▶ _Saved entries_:
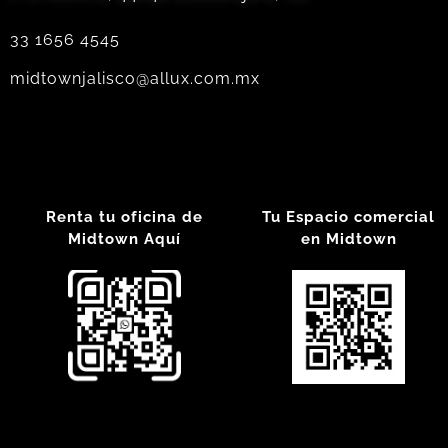
33 1656 4545
midtownjalisco@allux.com.mx
Renta tu oficina de
Tu Espacio comercial
Midtown Aquí
en Midtown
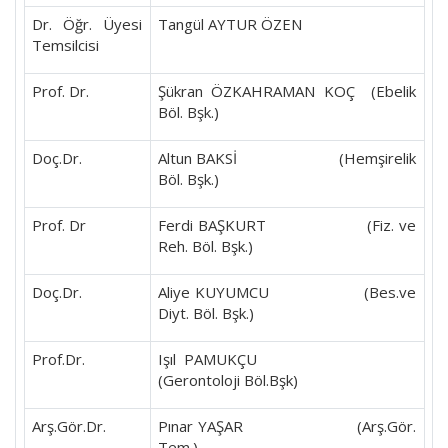
Dr. Öğr. Üyesi
Tangül AYTUR ÖZEN
Temsilcisi
Prof. Dr.
Şükran ÖZKAHRAMAN KOÇ (Ebelik
Böl. Bşk.)
Doç.Dr.
Altun BAKSİ (Hemşirelik
Böl. Bşk.)
Prof. Dr
Ferdi BAŞKURT (Fiz. ve
Reh. Böl. Bşk.)
Doç.Dr.
Aliye KUYUMCU (Bes.ve
Diyt. Böl. Bşk.)
Prof.Dr.
Işıl PAMUKÇU
(Gerontoloji Böl.Bşk)
Arş.Gör.Dr.
Pınar YAŞAR (Arş.Gör.
Tem.)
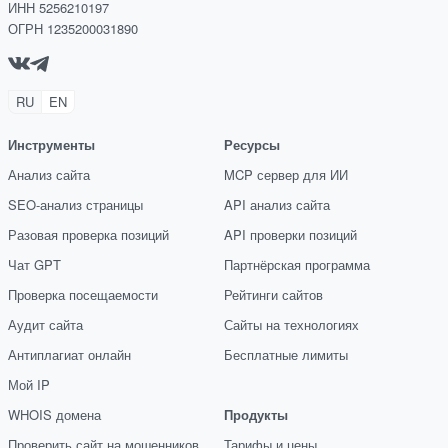
ИНН 5256210197
ОГРН 1235200031890
RU
EN
Инструменты
Ресурсы
Анализ сайта
MCP сервер для ИИ
SEO-анализ страницы
API анализ сайта
Разовая проверка позиций
API проверки позиций
Чат GPT
Партнёрская программа
Проверка посещаемости
Рейтинги сайтов
Аудит сайта
Сайты на технологиях
Антиплагиат онлайн
Бесплатные лимиты
Мой IP
WHOIS домена
Продукты
Проверить сайт на мошенников
Тарифы и цены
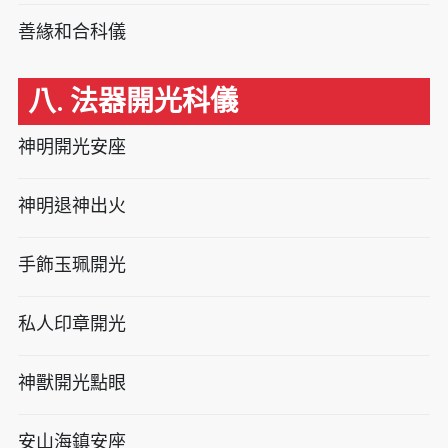
善緣和合科儀
八. 法器開光科儀
神明開光安座
神明退神出火
手飾玉珮開光
私人印章開光
神獸開光點眼
安山海鎮安座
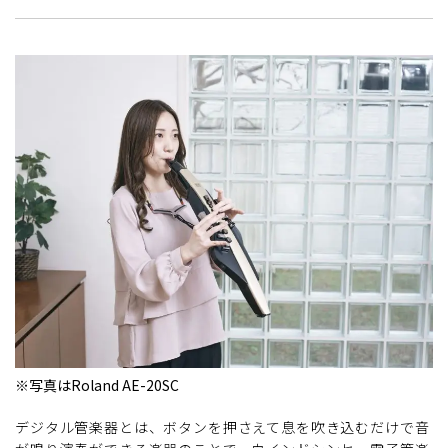
※写真はRoland AE-20SC
デジタル管楽器とは、ボタンを押さえて息を吹き込むだけで音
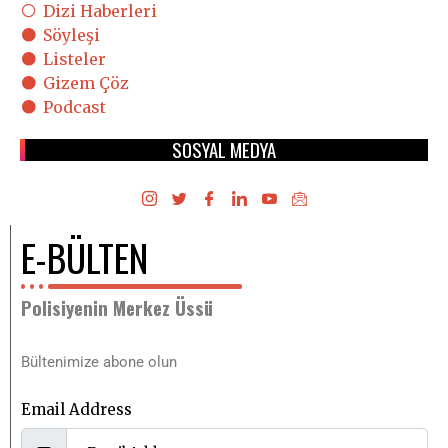
Dizi Haberleri
Söyleşi
Listeler
Gizem Çöz
Podcast
SOSYAL MEDYA
E-BÜLTEN
Polisiyenin Merkez Üssü
Bültenimize abone olun
Email Address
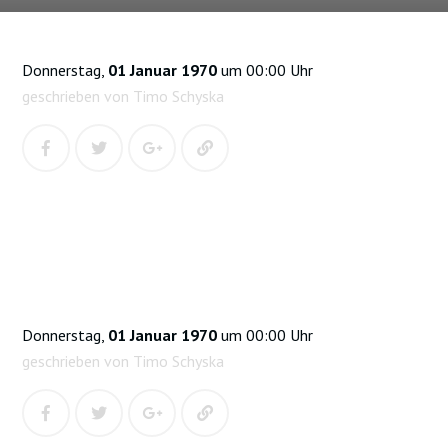
Donnerstag,
01 Januar 1970
um 00:00 Uhr
geschrieben von Timo Schyska
Donnerstag,
01 Januar 1970
um 00:00 Uhr
geschrieben von Timo Schyska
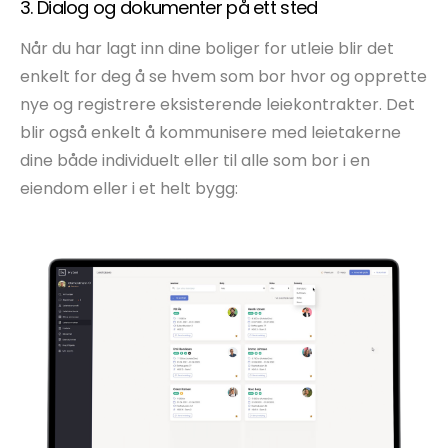
3. Dialog og dokumenter på ett sted
Når du har lagt inn dine boliger for utleie blir det
enkelt for deg å se hvem som bor hvor og opprette
nye og registrere eksisterende leiekontrakter. Det
blir også enkelt å kommunisere med leietakerne
dine både individuelt eller til alle som bor i en
eiendom eller i et helt bygg:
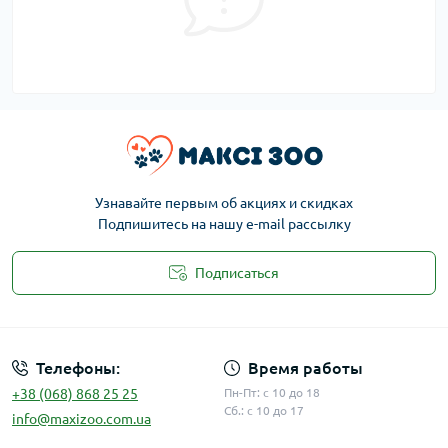
Узнавайте первым об акциях и скидках
Подпишитесь на нашу e-mail рассылку
Подписаться
Публичная оферта
Телефоны:
Время работы
+38 (068) 868 25 25
Пн-Пт: с 10 до 18
Сб.: с 10 до 17
info@maxizoo.com.ua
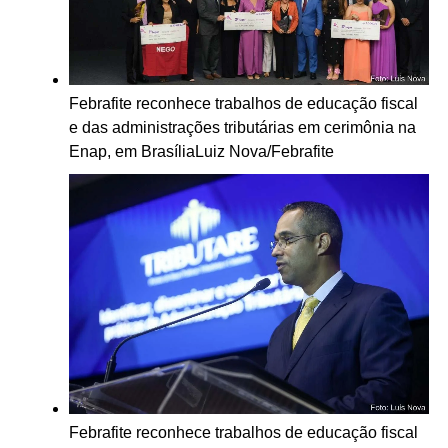
Febrafite reconhece trabalhos de educação fiscal
e das administrações tributárias em cerimônia na
Enap, em Brasília
Luiz Nova/Febrafite
Febrafite reconhece trabalhos de educação fiscal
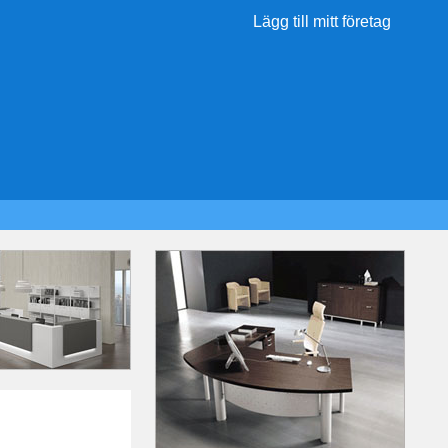
Lägg till mitt företag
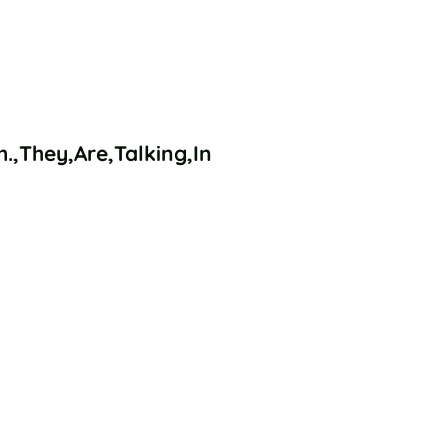
.,They,Are,Talking,In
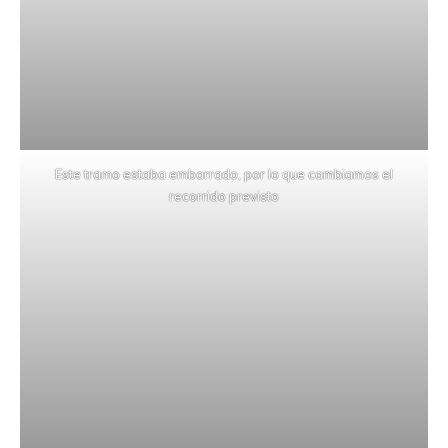
Este tramo estaba embarrado, por lo que cambiamos el
recorrido previsto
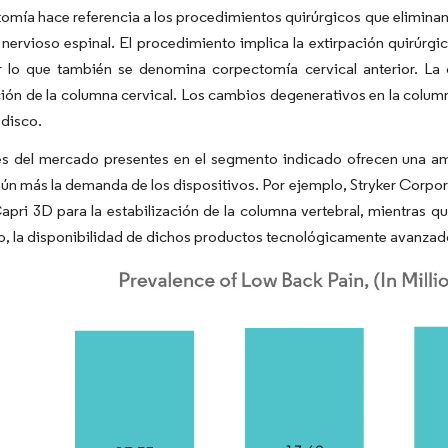
omía hace referencia a los procedimientos quirúrgicos que elimina
 nervioso espinal. El procedimiento implica la extirpación quirúrgi
or lo que también se denomina corpectomía cervical anterior. La
ón de la columna cervical. Los cambios degenerativos en la column
 disco.
es del mercado presentes en el segmento indicado ofrecen una 
ún más la demanda de los dispositivos. Por ejemplo, Stryker Corpo
apri 3D para la estabilización de la columna vertebral, mientras 
to, la disponibilidad de dichos productos tecnológicamente avanzad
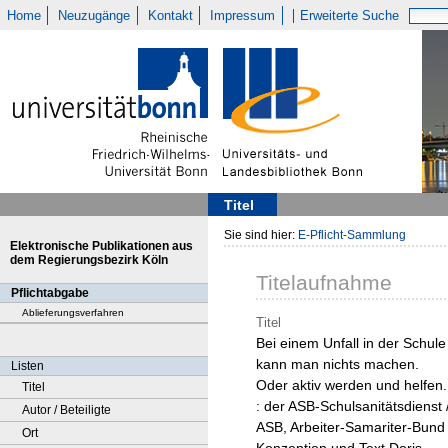
Home
Neuzugänge
Kontakt
Impressum
Erweiterte Suche
Titel
Sie sind hier:
E-Pflicht-Sammlung
Elektronische Publikationen aus
dem Regierungsbezirk Köln
Titelaufnahme
Pflichtabgabe
Ablieferungsverfahren
Titel
Bei einem Unfall in der Schule
kann man nichts machen.
Listen
Oder aktiv werden und helfen.
Titel
: der ASB-Schulsanitätsdienst 
Autor / Beteiligte
ASB, Arbeiter-Samariter-Bund 
Ort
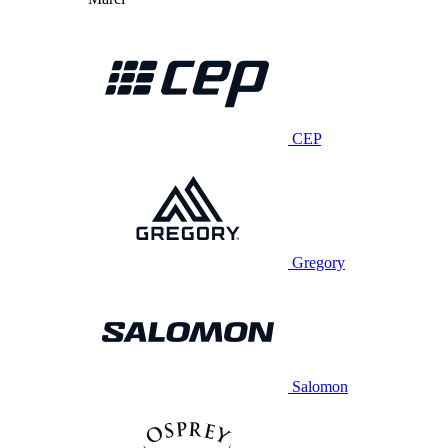
CEP
Gregory
Salomon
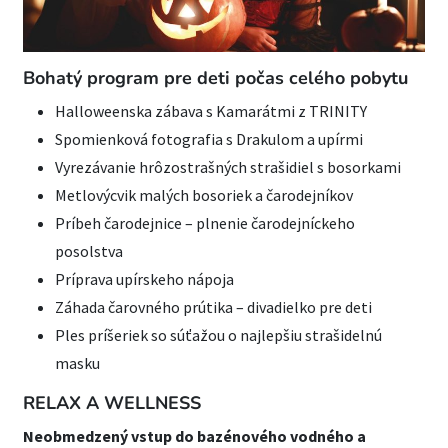
Bohatý program pre deti počas celého pobytu
Halloweenska zábava s Kamarátmi z TRINITY
Spomienková fotografia s Drakulom a upírmi
Vyrezávanie hrôzostrašných strašidiel s bosorkami
Metlovýcvik malých bosoriek a čarodejníkov
Príbeh čarodejnice – plnenie čarodejníckeho
posolstva
Príprava upírskeho nápoja
Záhada čarovného prútika – divadielko pre deti
Ples príšeriek so súťažou o najlepšiu strašidelnú
masku
RELAX A WELLNESS
Neobmedzený vstup do bazénového vodného a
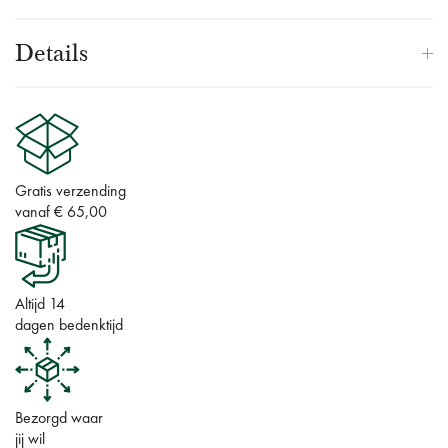
Details
Gratis verzending
vanaf € 65,00
Altijd 14
dagen bedenktijd
Bezorgd waar
jij wil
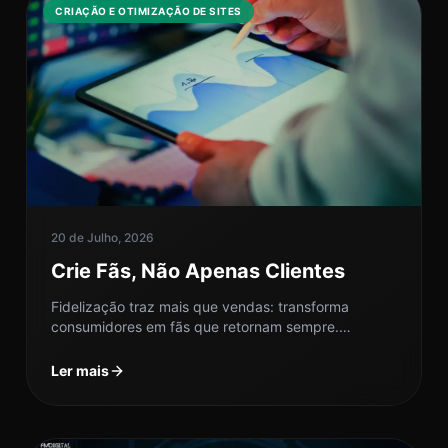
CRIAÇÃO E OTIMIZAÇÃO DE SITES
20 de Julho, 2026
Crie Fãs, Não Apenas Clientes
Fidelização traz mais que vendas: transforma
consumidores em fãs que retornam sempre.
Descubra como fortalecer esse vínculo em sua
empresa.
Ler mais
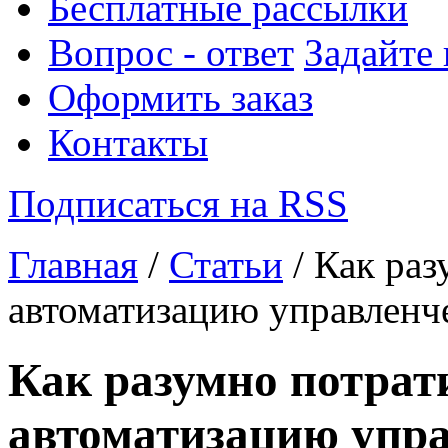
Бесплатные рассылки
Вопрос - ответ
Задайте
Оформить заказ
Контакты
Подписаться на RSS
Главная
/
Статьи
/ Как раз
автоматизацию управленче
Как разумно потрат
автоматизацию упра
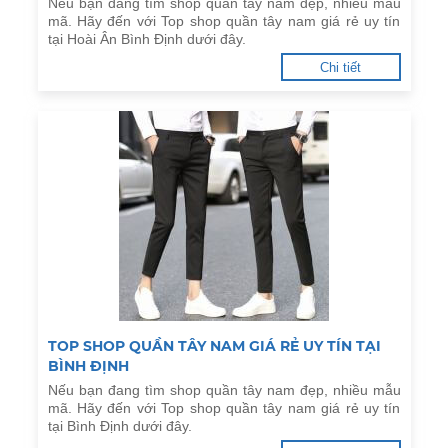
Nếu bạn đang tìm shop quần tây nam đẹp, nhiều mẫu
mã. Hãy đến với Top shop quần tây nam giá rẻ uy tín
tại Hoài Ân Bình Định dưới đây.
Chi tiết
TOP SHOP QUẦN TÂY NAM GIÁ RẺ UY TÍN TẠI
BÌNH ĐỊNH
Nếu bạn đang tìm shop quần tây nam đẹp, nhiều mẫu
mã. Hãy đến với Top shop quần tây nam giá rẻ uy tín
tại Bình Định dưới đây.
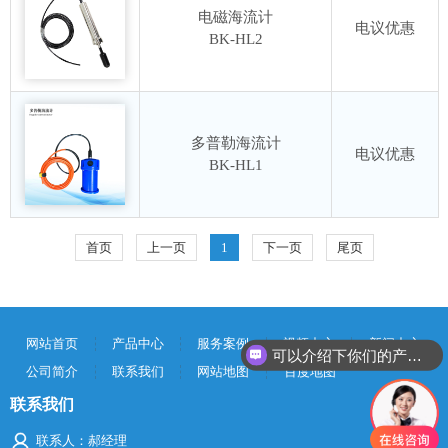
电磁海流计
电议优惠
BK-HL2
多普勒海流计
电议优惠
BK-HL1
首页
上一页
1
下一页
尾页
网站首页
产品中心
服务案例
视频中心
新闻中心
可以介绍下你们的产品么？
公司简介
联系我们
网站地图
百度地图
联系我们
联系人：郝经理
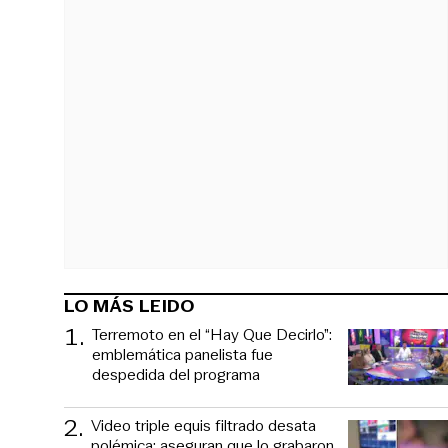
LO MÁS LEIDO
1
.
Terremoto en el “Hay Que Decirlo”:
emblemática panelista fue
despedida del programa
2
.
Video triple equis filtrado desata
polémica: aseguran que lo grabaron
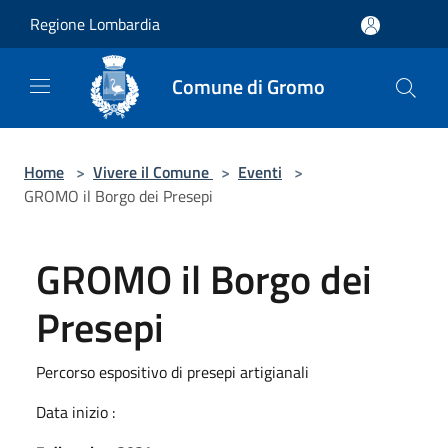
Salta al contenuto principale
Regione Lombardia
Comune di Gromo
Home
>
Vivere il Comune
>
Eventi
>
GROMO il Borgo dei Presepi
GROMO il Borgo dei
Presepi
Percorso espositivo di presepi artigianali
Data inizio :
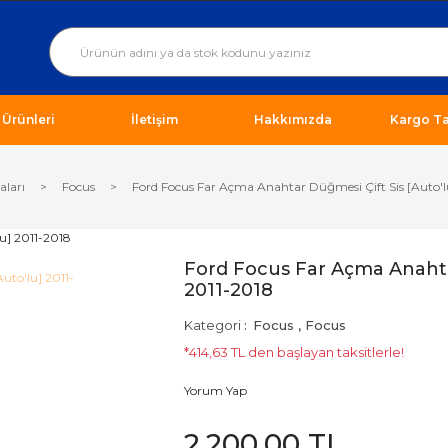
ı Ürünleri
İletişim
Hakkımızda
Kargo Ta
aları
Focus
Ford Focus Far Açma Anahtar Düğmesi Çift Sis [Auto'l
Ford Focus Far Açma Anahtar
2011-2018
Kategori
Focus
,
Focus
*414,63 TL den başlayan taksitlerle!
Yorum Yap
2.200,00 TL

▶ _EXERCISE_: Copy the part of the rows above that opens with the line containing "3. Dialog og dokumenter på ett sted" and closes with the line containing "to, la disponibilidad", keeping both of those lines. Leave the picture lines out of your copy.

▶ _OUTPUT FOR THIS EXERCISE_:
3. Dialog og dokumenter på ett sted
Når du har lagt inn dine boliger for utleie blir det
enkelt for deg å se hvem som bor hvor og opprette
nye og registrere eksisterende leiekontrakter. Det
blir også enkelt å kommunisere med leietakerne
dine både individuelt eller til alle som bor i en
eiendom eller i et helt bygg:
Узнавайте первым об акциях и скидках
Подпишитесь на нашу e-mail рассылку
Подписаться
Публичная оферта
Телефоны:
Время работы
+38 (068) 868 25 25
Пн-Пт: с 10 до 18
Сб.: с 10 до 17
info@maxizoo.com.ua
Febrafite reconhece trabalhos de educação fiscal
e das administrações tributárias em cerimônia na
Enap, em Brasília
Luiz Nova/Febrafite
Febrafite reconhece trabalhos de educação fiscal
Lägg till mitt företag
.,They,Are,Talking,In
Este tramo estaba embarrado, por lo que cambiamos el
recorrido previsto
omía hace referencia a los procedimientos quirúrgicos que elimina
 nervioso espinal. El procedimiento implica la extirpación quirúrgi
or lo que también se denomina corpectomía cervical anterior. La
ón de la columna cervical. Los cambios degenerativos en la column
 disco.
es del mercado presentes en el segmento indicado ofrecen una 
ún más la demanda de los dispositivos. Por ejemplo, Stryker Corpo
apri 3D para la estabilización de la columna vertebral, mientras 
to, la disponibilidad de dichos productos tecnológicamente avanzad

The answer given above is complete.